Extract provided: Begin

In a desperate attempt to increase my score, I though about replacing categories in the *bids* dataset by real values by computing general stats about each category of each variable, and replacing this category by stats about this category, in my case the probability of this category to belong to appear in a bot's bid.

I am aware that this is getting close to the danger of [Data Leakage](https://www.kaggle.com/wiki/Leakage) because you are explicitly introducing information about the target in the features. However, I feel like because the real value you use to represent the category is computed on the whole dataset, it might in some cases be ok because it is a very aggregated info, provided you have a lot of data in each category.

In this case, I think that if was definitely a data leakage because I got a 0.97 AUC on my CV but a 0.86 score on public leaderboard (a big drop from my results without those features). But it was worth trying!

In [5]:
def computeOutcomeProbaByCat(data, cats):
    stats = {}
    for cat in cats:
        stats[cat] = pd.DataFrame(data.groupby(cat).aggregate(np.mean).outcome)
        stats[cat].rename(columns={'outcome': cat+'Num'}, inplace=True)
    return stats

#bidsWithOutcome = pd.merge(bids, bidders[['outcome']], how='left', left_on='bidder_id', right_index=True)
#stats = computeOutcomeProbaByCat(bidsWithOutcome[bidsWithOutcome.outcome >= 0], [u'auction', u'merchandise', u'device', u'country', u'url'])

# Add real columns to bids dataframe
#for cat in stats:
#    bids = pd.merge(bids, stats[cat], how='left', left_on=cat, right_index=True)

### Make a special case for merchandise category

I also wanted to make a special case for merchandise category, and have a couple of features per category indicating in a way how the bidder participated in the auctions of this merchandise: the number of bids in the category and the percentage of his bids made in this category.

This did not changed my score in any way, probably due to the fact that very few bidders actually participate in multiple merchandises if I remember well.

## Features I didn't tried

There are a lot of features I could have tried if I had time and motivation. You will find a lot of different things in others feedback from this contest. There are a lot of great and nice features I do not have, however, it seems that what I got here already gives you pretty good results.

Extract provided: End

What you should do> Please state the cross-validation AUC and the public leaderboard score reported in the extract on replacing categories with outcome probabilities.

Material provided: Begin

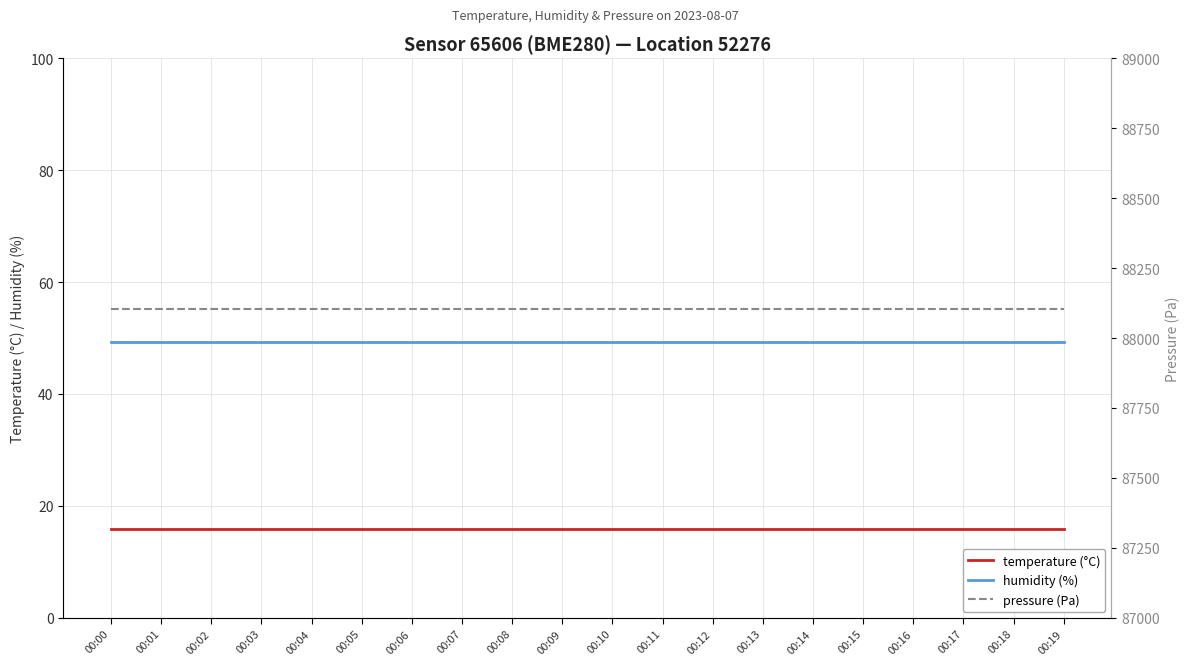

What is the approximate value of humidity at 00:19?

49.3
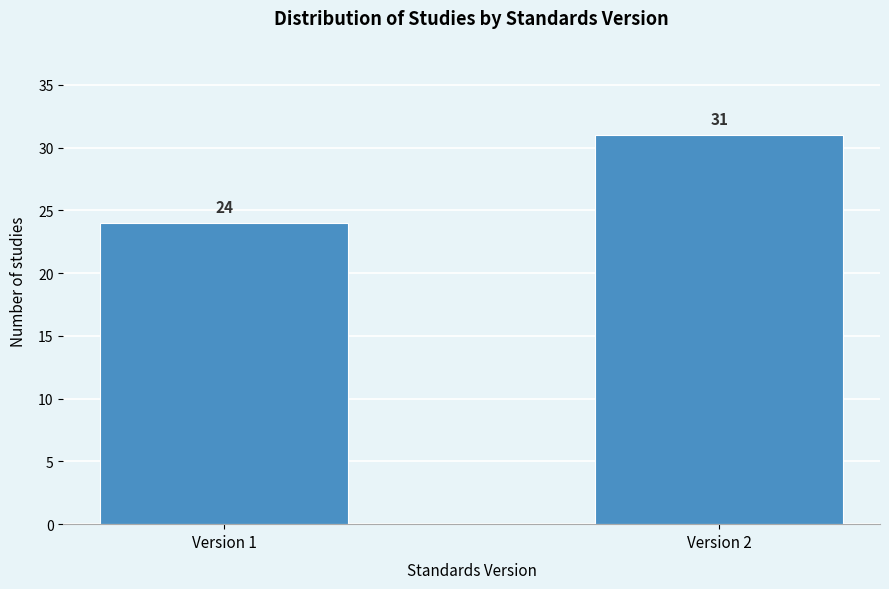

Reading left to right, transcribe all the data shown in this chart.

Version 1=24	Version 2=31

Material provided: End

Completed exercise> The cross-validation AUC was 0.97, and the public leaderboard score was 0.86.